Retype the data below exactly; skip every image.

══ INFORMATION GIVEN ══

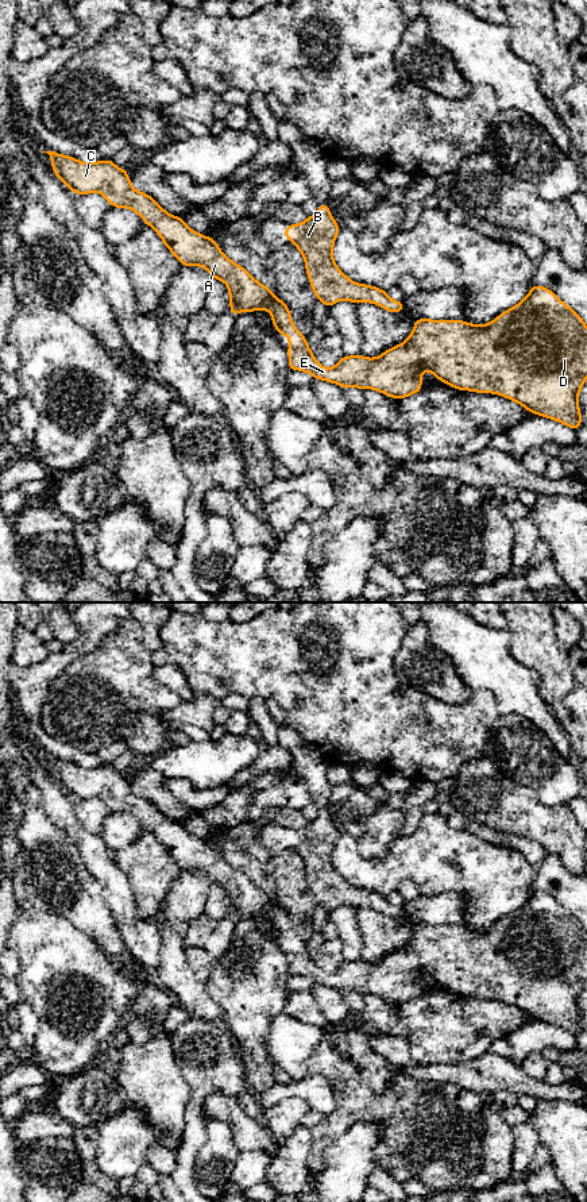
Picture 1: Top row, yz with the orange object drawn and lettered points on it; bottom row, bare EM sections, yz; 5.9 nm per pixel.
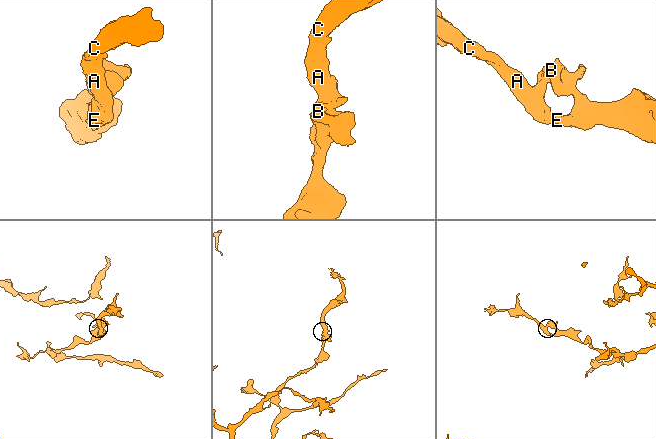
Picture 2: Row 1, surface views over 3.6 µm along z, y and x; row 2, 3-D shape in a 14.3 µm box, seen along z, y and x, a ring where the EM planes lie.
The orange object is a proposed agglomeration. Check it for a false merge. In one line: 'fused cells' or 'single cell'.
single cell

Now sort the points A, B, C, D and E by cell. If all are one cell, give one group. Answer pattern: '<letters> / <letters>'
A B C D E

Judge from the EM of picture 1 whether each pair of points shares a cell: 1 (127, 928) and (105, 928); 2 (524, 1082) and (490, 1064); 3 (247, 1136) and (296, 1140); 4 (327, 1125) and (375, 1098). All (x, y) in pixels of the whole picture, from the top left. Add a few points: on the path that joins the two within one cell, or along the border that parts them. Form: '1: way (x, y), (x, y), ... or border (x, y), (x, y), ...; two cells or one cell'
1: border (104, 900), (126, 947), (134, 956); two cells
2: way (516, 1081), (498, 1073); one cell
3: border (280, 1140), (280, 1147), (271, 1156); two cells
4: way (339, 1120), (363, 1098); one cell

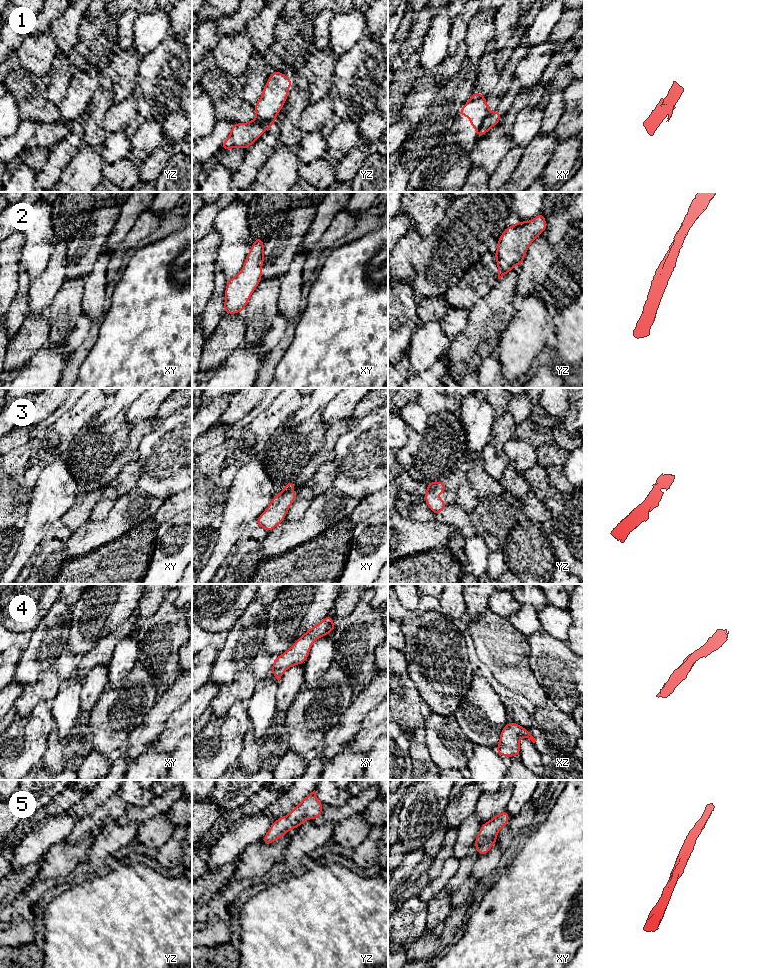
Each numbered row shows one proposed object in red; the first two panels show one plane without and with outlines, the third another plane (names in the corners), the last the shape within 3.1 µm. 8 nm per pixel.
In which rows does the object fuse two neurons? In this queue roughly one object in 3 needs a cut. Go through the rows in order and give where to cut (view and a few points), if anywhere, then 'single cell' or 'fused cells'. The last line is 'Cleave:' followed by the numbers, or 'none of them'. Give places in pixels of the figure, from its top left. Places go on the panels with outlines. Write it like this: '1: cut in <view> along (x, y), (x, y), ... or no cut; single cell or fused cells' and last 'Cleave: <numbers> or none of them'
1: cut in yz along (255, 118), (267, 126), (275, 120); fused cells
2: no cut; single cell
3: no cut; single cell
4: no cut; single cell
5: no cut; single cell
Cleave: 1

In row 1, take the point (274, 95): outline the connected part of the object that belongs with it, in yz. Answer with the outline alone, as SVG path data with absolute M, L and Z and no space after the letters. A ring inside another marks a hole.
M275 70L268 78L261 98L254 104L255 119L268 129L269 124L276 120L289 94L288 88L294 82L282 72Z

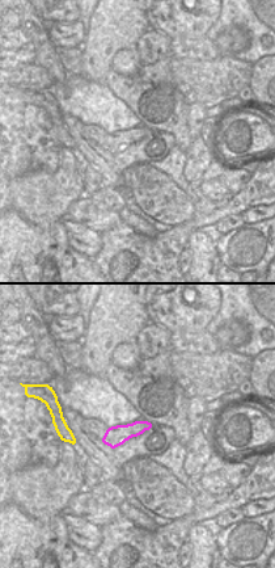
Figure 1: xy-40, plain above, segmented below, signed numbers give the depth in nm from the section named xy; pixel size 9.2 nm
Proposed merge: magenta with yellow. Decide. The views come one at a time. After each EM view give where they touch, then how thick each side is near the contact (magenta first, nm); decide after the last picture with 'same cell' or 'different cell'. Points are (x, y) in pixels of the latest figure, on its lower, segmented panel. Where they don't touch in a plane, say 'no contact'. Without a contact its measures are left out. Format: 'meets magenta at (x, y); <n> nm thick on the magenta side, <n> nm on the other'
no contact

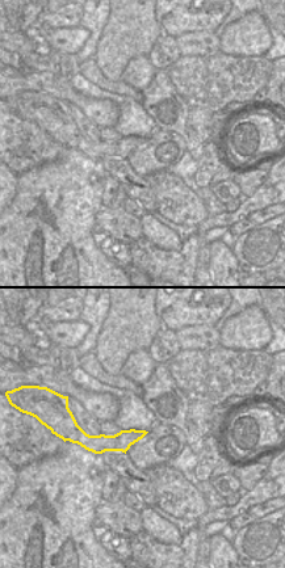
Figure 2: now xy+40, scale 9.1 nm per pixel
no contact

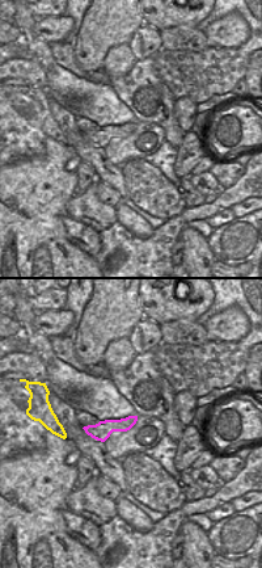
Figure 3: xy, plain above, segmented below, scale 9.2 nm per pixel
no contact

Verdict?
same cell

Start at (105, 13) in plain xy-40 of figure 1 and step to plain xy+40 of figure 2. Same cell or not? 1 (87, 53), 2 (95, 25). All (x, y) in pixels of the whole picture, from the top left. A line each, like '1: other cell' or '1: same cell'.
1: other cell
2: other cell

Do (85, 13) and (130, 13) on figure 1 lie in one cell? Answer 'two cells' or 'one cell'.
two cells

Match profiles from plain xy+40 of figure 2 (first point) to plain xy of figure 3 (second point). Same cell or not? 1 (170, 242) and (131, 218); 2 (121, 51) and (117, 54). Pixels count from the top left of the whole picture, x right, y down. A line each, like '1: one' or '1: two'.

═══

ANSWER →
Picture 1: Top row, yz with the orange object drawn and lettered points on it; bottom row, bare EM sections, yz; 5.9 nm per pixel.
Picture 2: Row 1, surface views over 3.6 µm along z, y and x; row 2, 3-D shape in a 14.3 µm box, seen along z, y and x, a ring where the EM planes lie.
The orange object is a proposed agglomeration. Check it for a false merge. In one line: 'fused cells' or 'single cell'.
single cell

Now sort the points A, B, C, D and E by cell. If all are one cell, give one group. Answer pattern: '<letters> / <letters>'
A B C D E

Judge from the EM of picture 1 whether each pair of points shares a cell: 1 (127, 928) and (105, 928); 2 (524, 1082) and (490, 1064); 3 (247, 1136) and (296, 1140); 4 (327, 1125) and (375, 1098). All (x, y) in pixels of the whole picture, from the top left. Add a few points: on the path that joins the two within one cell, or along the border that parts them. Form: '1: way (x, y), (x, y), ... or border (x, y), (x, y), ...; two cells or one cell'
1: border (104, 900), (126, 947), (134, 956); two cells
2: way (516, 1081), (498, 1073); one cell
3: border (280, 1140), (280, 1147), (271, 1156); two cells
4: way (339, 1120), (363, 1098); one cell

Each numbered row shows one proposed object in red; the first two panels show one plane without and with outlines, the third another plane (names in the corners), the last the shape within 3.1 µm. 8 nm per pixel.
In which rows does the object fuse two neurons? In this queue roughly one object in 3 needs a cut. Go through the rows in order and give where to cut (view and a few points), if anywhere, then 'single cell' or 'fused cells'. The last line is 'Cleave:' followed by the numbers, or 'none of them'. Give places in pixels of the figure, from its top left. Places go on the panels with outlines. Write it like this: '1: cut in <view> along (x, y), (x, y), ... or no cut; single cell or fused cells' and last 'Cleave: <numbers> or none of them'
1: cut in yz along (255, 118), (267, 126), (275, 120); fused cells
2: no cut; single cell
3: no cut; single cell
4: no cut; single cell
5: no cut; single cell
Cleave: 1

In row 1, take the point (274, 95): outline the connected part of the object that belongs with it, in yz. Answer with the outline alone, as SVG path data with absolute M, L and Z and no space after the letters. A ring inside another marks a hole.
M275 70L268 78L261 98L254 104L255 119L268 129L269 124L276 120L289 94L288 88L294 82L282 72Z

Figure 1: xy-40, plain above, segmented below, signed numbers give the depth in nm from the section named xy; pixel size 9.2 nm
Proposed merge: magenta with yellow. Decide. The views come one at a time. After each EM view give where they touch, then how thick each side is near the contact (magenta first, nm); decide after the last picture with 'same cell' or 'different cell'. Points are (x, y) in pixels of the latest figure, on its lower, segmented panel. Where they don't touch in a plane, say 'no contact'. Without a contact its measures are left out. Format: 'meets magenta at (x, y); <n> nm thick on the magenta side, <n> nm on the other'
no contact

Figure 2: now xy+40, scale 9.1 nm per pixel
no contact

Figure 3: xy, plain above, segmented below, scale 9.2 nm per pixel
no contact

Verdict?
same cell

Start at (105, 13) in plain xy-40 of figure 1 and step to plain xy+40 of figure 2. Same cell or not? 1 (87, 53), 2 (95, 25). All (x, y) in pixels of the whole picture, from the top left. A line each, like '1: other cell' or '1: same cell'.
1: other cell
2: other cell

Do (85, 13) and (130, 13) on figure 1 lie in one cell? Answer 'two cells' or 'one cell'.
two cells

Match profiles from plain xy+40 of figure 2 (first point) to plain xy of figure 3 (second point). Same cell or not? 1 (170, 242) and (131, 218); 2 (121, 51) and (117, 54). Pixels count from the top left of the whole picture, x right, y down. A line each, like '1: one' or '1: two'.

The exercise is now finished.